I used the phones as bookends for awhile, tried unsuccessfully to sell them without reserve on eBay, and, as I recall, they are now part of an artificial reef somewhere off Key Largo.
Today at Chez Roger, things are different. I Skype with clients. I scan business cards in with OCR software. Our state of the art client management system is available anywhere we can get online. But the essential physical presence of the attorney – that "give a damn lawyering" I wrote of several days ago — is still the buckstop.

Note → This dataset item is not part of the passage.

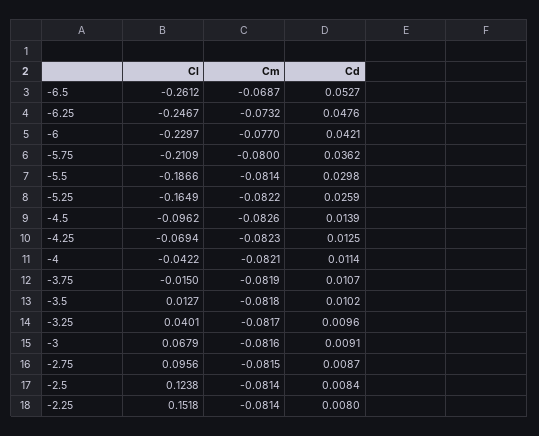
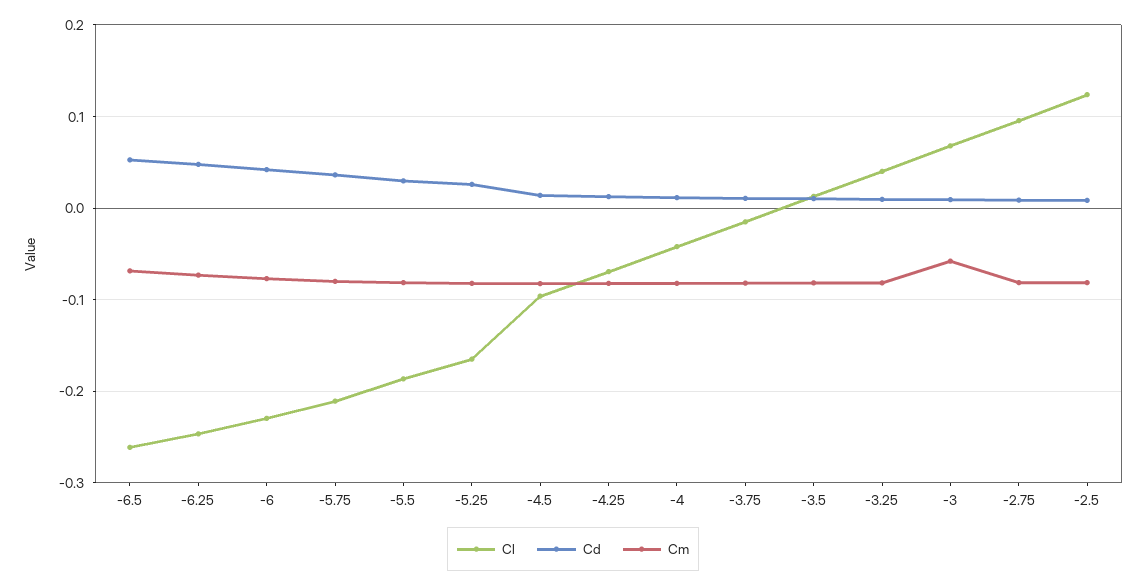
Cm, -3: -0.0816 -> -0.06
Cl, -2.25: 0.1518 -> none
Cm, -2.25: -0.0814 -> none
Cd, -2.25: 0.008 -> none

So by late Monday afternoon, Melissa had had five client appointments, Roger about a billion emails, and I was whooped. (I very rarely get tired.) As I was leaving the office, I went to say goodnight to Roger and he just looked at me and said something to the effect that we were paying dearly for our two-and-a-half-business-day absence. In fact, there had been no emergencies or even pseudo-emergencies, and, besides, Linda and a veteran corps of business immigration and litigation attorneys had remained in Miami to deal with anything urgent.
As I walked down to the car I realized that whether it involves broken water or broken visa situations, "emergency" is defined in the eyes of the beholder.